Start of ENTRIES SHOWN

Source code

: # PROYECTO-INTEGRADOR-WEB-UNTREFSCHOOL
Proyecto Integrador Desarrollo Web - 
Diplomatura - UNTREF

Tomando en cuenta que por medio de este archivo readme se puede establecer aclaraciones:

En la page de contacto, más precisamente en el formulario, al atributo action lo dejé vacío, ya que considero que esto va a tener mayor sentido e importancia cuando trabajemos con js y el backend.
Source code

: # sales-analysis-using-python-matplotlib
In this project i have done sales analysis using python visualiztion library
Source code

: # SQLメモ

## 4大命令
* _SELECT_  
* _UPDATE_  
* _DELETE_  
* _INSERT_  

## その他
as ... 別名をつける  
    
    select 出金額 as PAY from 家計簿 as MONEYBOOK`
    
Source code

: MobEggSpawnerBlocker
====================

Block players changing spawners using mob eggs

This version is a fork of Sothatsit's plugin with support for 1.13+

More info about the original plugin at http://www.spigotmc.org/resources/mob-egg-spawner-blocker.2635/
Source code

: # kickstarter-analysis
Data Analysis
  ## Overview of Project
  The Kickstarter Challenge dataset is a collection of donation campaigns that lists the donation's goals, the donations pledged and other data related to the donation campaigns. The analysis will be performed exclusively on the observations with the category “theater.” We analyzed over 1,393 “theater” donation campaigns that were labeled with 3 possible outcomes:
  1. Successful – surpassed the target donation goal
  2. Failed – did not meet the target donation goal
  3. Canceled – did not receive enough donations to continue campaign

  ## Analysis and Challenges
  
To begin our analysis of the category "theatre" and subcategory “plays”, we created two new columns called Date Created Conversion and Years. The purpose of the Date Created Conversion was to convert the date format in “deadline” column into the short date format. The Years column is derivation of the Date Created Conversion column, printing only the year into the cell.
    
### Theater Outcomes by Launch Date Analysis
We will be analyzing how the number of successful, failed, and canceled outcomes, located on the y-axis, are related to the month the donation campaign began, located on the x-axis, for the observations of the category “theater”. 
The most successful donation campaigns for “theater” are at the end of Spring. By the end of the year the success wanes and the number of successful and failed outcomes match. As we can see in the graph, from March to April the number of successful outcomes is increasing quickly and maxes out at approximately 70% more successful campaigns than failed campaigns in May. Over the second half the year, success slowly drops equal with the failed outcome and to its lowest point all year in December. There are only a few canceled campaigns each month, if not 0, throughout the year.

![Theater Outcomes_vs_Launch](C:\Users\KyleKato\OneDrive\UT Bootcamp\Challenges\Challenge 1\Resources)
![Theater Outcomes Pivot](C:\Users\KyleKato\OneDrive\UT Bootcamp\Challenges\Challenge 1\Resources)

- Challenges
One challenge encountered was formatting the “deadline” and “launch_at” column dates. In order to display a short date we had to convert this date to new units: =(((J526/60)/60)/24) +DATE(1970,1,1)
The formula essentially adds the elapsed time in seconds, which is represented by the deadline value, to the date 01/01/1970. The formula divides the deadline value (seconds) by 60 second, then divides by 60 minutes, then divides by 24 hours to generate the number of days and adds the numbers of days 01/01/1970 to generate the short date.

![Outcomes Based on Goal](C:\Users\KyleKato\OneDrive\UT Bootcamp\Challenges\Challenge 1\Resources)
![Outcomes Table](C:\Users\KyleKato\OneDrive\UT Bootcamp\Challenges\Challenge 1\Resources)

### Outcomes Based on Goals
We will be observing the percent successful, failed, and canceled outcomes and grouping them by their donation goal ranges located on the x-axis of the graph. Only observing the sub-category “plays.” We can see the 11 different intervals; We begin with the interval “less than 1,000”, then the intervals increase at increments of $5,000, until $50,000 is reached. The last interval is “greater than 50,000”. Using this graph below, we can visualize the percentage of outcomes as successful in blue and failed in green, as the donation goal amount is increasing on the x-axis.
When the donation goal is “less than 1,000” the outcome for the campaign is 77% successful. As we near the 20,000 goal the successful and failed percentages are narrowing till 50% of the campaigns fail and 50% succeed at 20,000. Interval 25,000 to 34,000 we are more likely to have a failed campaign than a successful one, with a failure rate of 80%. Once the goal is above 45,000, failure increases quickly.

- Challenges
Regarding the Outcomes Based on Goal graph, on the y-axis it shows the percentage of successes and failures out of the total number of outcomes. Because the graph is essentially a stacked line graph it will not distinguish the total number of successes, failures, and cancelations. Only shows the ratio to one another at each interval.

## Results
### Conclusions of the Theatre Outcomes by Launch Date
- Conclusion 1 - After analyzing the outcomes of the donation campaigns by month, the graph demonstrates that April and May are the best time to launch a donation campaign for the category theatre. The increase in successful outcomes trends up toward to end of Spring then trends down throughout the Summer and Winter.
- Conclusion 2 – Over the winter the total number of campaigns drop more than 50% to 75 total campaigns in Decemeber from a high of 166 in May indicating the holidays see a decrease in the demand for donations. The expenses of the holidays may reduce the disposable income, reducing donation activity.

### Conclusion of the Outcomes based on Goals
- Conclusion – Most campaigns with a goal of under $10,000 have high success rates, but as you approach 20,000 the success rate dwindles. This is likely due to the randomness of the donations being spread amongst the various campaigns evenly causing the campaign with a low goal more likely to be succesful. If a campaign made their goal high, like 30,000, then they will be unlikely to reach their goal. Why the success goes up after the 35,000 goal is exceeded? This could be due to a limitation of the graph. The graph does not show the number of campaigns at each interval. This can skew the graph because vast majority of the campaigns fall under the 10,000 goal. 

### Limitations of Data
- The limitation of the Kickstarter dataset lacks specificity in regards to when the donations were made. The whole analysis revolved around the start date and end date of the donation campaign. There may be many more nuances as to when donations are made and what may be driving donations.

End of ENTRIES SHOWN

### THE TASK
Reproduce, word for word, everything from the line containing "### Limitations of Data" down to the end of the entries.

### REPLY
### Limitations of Data
- The limitation of the Kickstarter dataset lacks specificity in regards to when the donations were made. The whole analysis revolved around the start date and end date of the donation campaign. There may be many more nuances as to when donations are made and what may be driving donations.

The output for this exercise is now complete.